Colombia, pursuing healthcare savings, plots compulsory license for ViiV's HIV drug dolutegravir

After sparring with GSK’s ViiV Healthcare over the price of its HIV medication dolutegravir, Colombia appears to be taking matters into its own hands.

Colombian authorities on Tuesday said they plan to issue a compulsory license for the drug, which goes by the name Tivicay on its own or as Dovato when combined with other therapeutics.

The idea behind the compulsory license is to allow the Colombian government to purchase cheaper, generic versions of dolutegravir through the Pan American Health Organization, Spanish-language news outlet El Espectador reported this week.

Compulsory licensing allows national authorities to license a third party to produce a patented product, effectively enabling production of a generic before the drug’s original patent expires, according to the National Institutes of Health (NIH).

The policy was designed—and has historically been used—to improve access to essential meds in low-income countries during public health crises, the NIH adds.

ViiV did not immediately respond to Fierce Pharma’s request for comment on the situation.

A company spokesperson told Stat that ViiV “is aware of and acknowledges the resolution from the Ministry of Health.” The company is considering how best to respond and is making efforts to engage with the Colombian government to find a potential solution, ViiV told the publication.

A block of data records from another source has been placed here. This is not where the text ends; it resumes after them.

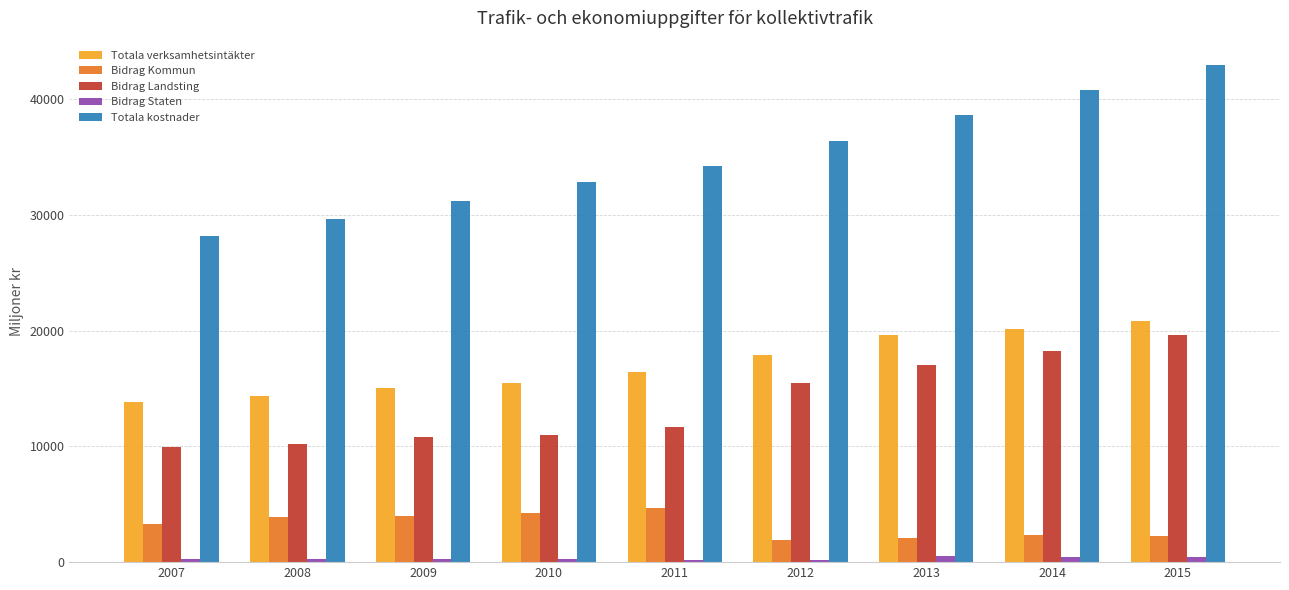

Rank the series at 2011 from lowest to highest value.

Bidrag Staten, Bidrag Kommun, Bidrag Landsting, Totala verksamhetsintäkter, Totala kostnader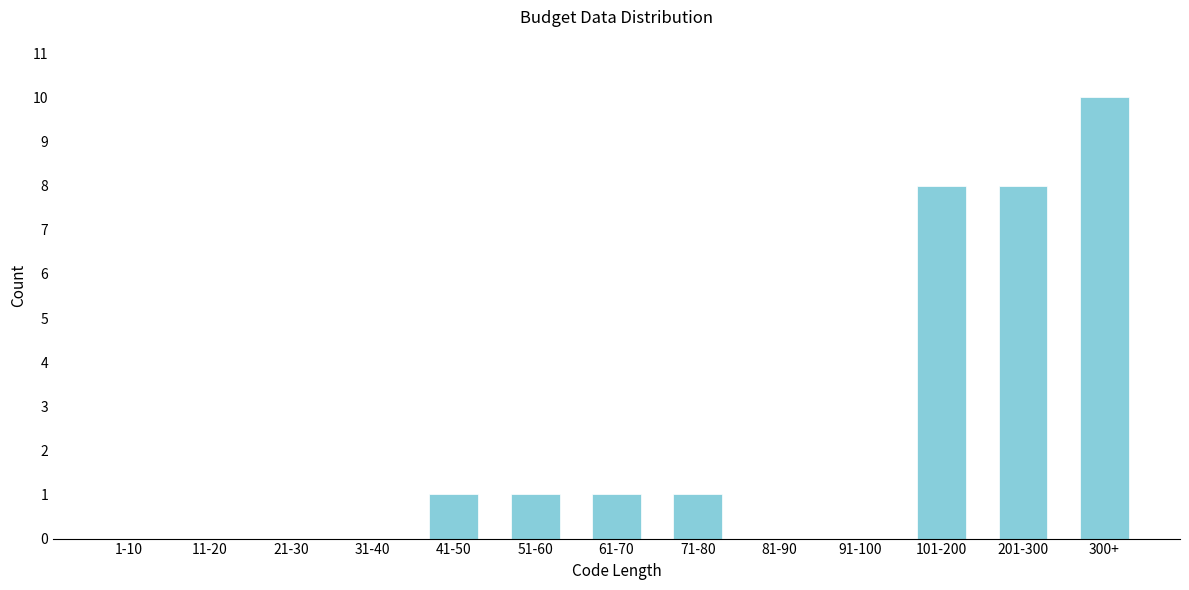

Reading left to right, what are all the values shown in this chart?

1-10=0	11-20=0	21-30=0	31-40=0	41-50=1	51-60=1	61-70=1	71-80=1	81-90=0	91-100=0	101-200=8	201-300=8	300+=10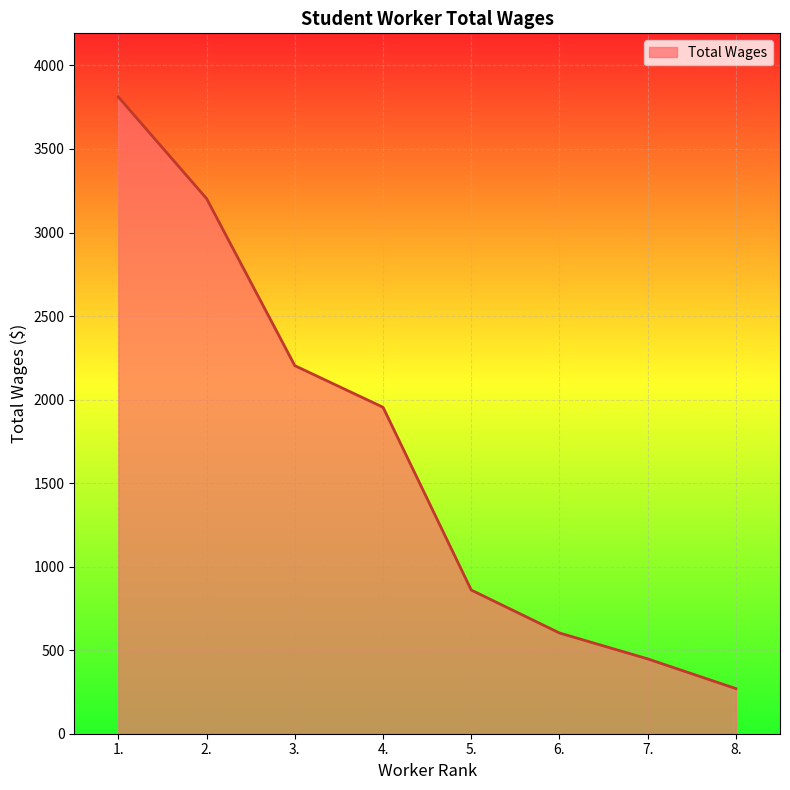

Count the number of data series in this chart.

1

The dolutegravir scenario echoes a prior pricing standoff between Colombia and Novartis over the Swiss pharma’s leukemia med Gleevec. Back in 216, Colombia said it planned to cut the price of Gleevec, also known as imatinib, by about 45%, citing “public interest” in access to the drug.

That move came months after initial reports that Colombia was considering a compulsory license to extract savings.

Colombian officials made the same “public interest” argument in this week’s dolutegravir decision.